## EXERCISE AIM
Collect from the data below each line with "CROSS".

★ ★ ★ ★ ★

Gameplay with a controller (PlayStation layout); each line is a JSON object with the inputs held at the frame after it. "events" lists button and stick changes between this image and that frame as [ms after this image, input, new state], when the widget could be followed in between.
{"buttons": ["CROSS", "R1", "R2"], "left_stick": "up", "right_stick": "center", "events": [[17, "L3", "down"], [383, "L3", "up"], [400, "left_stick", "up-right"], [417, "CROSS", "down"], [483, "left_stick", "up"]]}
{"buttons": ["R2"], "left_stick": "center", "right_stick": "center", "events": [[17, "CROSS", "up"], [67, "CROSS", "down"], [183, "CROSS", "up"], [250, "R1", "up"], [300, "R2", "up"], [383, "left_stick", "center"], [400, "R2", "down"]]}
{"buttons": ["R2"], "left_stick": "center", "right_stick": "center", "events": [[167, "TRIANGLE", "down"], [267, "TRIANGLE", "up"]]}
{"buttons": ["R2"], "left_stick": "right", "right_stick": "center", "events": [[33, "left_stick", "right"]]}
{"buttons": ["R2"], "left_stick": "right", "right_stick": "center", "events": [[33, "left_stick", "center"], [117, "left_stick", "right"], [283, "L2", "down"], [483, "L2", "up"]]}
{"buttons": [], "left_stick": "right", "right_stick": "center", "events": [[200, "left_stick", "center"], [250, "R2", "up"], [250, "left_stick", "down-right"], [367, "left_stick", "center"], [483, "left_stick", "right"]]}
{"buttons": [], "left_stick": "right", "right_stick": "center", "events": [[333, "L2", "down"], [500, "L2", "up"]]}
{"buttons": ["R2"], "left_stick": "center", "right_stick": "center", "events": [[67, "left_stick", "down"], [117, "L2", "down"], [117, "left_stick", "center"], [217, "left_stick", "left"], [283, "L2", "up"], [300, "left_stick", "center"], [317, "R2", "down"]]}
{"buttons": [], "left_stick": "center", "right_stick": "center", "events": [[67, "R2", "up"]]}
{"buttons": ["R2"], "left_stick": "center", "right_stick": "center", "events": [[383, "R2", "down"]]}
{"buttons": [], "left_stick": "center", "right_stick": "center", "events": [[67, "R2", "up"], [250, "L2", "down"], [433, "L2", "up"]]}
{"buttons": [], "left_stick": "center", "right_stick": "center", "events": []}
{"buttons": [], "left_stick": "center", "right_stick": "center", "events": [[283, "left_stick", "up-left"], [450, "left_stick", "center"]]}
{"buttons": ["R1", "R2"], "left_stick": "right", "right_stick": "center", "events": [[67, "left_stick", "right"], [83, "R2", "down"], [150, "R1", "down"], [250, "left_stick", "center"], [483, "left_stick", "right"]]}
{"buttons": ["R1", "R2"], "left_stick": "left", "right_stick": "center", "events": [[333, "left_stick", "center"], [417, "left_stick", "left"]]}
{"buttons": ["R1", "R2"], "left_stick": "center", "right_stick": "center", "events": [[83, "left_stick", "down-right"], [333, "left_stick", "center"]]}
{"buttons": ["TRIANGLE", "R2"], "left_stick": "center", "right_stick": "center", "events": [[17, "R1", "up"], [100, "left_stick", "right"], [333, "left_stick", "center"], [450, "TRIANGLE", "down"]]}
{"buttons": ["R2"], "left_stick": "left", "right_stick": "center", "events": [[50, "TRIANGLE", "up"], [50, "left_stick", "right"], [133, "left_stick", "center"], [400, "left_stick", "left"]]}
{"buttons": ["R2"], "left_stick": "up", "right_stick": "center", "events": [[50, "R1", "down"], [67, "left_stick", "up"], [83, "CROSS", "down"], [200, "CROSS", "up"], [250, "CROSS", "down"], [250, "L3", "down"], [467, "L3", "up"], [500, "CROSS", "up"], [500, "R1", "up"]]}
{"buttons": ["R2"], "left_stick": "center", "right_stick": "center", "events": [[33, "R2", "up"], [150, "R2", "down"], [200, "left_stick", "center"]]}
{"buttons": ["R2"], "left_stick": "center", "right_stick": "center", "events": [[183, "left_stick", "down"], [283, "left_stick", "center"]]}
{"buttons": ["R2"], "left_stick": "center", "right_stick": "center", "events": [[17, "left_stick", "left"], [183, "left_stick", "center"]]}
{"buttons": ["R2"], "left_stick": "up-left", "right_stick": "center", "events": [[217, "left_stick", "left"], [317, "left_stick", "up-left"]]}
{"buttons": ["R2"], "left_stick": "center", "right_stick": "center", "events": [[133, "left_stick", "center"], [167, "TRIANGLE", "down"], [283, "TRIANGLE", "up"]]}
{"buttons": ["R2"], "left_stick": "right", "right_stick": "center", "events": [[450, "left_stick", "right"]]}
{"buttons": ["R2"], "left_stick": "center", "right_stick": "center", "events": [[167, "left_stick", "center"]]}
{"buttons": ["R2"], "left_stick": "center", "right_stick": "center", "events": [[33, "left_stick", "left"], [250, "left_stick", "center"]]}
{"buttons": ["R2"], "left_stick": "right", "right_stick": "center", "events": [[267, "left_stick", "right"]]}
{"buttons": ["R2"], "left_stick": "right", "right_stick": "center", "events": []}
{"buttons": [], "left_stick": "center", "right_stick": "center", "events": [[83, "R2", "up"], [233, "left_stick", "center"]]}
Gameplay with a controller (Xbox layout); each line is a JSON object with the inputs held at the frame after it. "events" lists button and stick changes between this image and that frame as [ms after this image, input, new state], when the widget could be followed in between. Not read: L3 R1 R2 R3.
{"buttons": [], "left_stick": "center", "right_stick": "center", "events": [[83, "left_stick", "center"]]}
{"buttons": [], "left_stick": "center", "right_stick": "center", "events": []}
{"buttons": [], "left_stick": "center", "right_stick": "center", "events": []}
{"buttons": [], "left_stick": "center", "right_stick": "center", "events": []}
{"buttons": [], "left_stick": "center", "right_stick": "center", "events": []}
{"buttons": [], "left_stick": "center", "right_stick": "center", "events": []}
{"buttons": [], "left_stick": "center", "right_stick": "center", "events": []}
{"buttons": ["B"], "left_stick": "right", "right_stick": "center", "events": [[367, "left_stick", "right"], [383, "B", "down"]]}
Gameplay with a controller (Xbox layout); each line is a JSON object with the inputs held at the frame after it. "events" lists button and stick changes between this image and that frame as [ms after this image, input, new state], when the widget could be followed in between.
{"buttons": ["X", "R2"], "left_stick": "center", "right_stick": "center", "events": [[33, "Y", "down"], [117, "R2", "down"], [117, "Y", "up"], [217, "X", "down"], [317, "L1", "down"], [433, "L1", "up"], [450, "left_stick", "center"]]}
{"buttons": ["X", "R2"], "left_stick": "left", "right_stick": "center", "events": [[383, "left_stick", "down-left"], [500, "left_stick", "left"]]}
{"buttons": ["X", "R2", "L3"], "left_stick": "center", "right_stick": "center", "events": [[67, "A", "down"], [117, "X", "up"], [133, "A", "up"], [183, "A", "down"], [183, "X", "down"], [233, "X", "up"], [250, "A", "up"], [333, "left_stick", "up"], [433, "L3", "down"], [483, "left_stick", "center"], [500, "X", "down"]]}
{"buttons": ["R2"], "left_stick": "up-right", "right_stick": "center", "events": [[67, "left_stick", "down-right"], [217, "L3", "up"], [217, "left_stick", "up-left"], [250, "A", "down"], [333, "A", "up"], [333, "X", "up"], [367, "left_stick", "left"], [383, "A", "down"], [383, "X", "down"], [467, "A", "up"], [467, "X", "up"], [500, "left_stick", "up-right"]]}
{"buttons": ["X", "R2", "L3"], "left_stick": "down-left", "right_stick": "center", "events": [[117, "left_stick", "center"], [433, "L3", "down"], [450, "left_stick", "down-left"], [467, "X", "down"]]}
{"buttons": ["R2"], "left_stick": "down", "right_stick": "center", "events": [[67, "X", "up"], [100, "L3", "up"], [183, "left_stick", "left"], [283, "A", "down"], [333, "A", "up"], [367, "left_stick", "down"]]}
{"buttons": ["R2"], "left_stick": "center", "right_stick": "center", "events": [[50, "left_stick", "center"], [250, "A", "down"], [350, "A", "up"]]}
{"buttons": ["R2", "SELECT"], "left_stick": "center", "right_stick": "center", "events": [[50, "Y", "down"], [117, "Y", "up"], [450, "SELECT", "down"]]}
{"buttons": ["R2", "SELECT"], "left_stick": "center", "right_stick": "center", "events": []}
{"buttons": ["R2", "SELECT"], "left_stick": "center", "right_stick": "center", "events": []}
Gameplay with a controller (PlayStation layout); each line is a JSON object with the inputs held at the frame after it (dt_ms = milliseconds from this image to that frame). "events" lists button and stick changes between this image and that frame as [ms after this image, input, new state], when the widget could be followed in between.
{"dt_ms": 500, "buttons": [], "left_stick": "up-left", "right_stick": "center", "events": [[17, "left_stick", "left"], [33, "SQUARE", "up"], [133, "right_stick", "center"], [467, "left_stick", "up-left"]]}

★ ★ ★ ★ ★

## ANSWER BELOW
{"buttons": ["CROSS", "R1", "R2"], "left_stick": "up", "right_stick": "center", "events": [[17, "L3", "down"], [383, "L3", "up"], [400, "left_stick", "up-right"], [417, "CROSS", "down"], [483, "left_stick", "up"]]}
{"buttons": ["R2"], "left_stick": "center", "right_stick": "center", "events": [[17, "CROSS", "up"], [67, "CROSS", "down"], [183, "CROSS", "up"], [250, "R1", "up"], [300, "R2", "up"], [383, "left_stick", "center"], [400, "R2", "down"]]}
{"buttons": ["R2"], "left_stick": "up", "right_stick": "center", "events": [[50, "R1", "down"], [67, "left_stick", "up"], [83, "CROSS", "down"], [200, "CROSS", "up"], [250, "CROSS", "down"], [250, "L3", "down"], [467, "L3", "up"], [500, "CROSS", "up"], [500, "R1", "up"]]}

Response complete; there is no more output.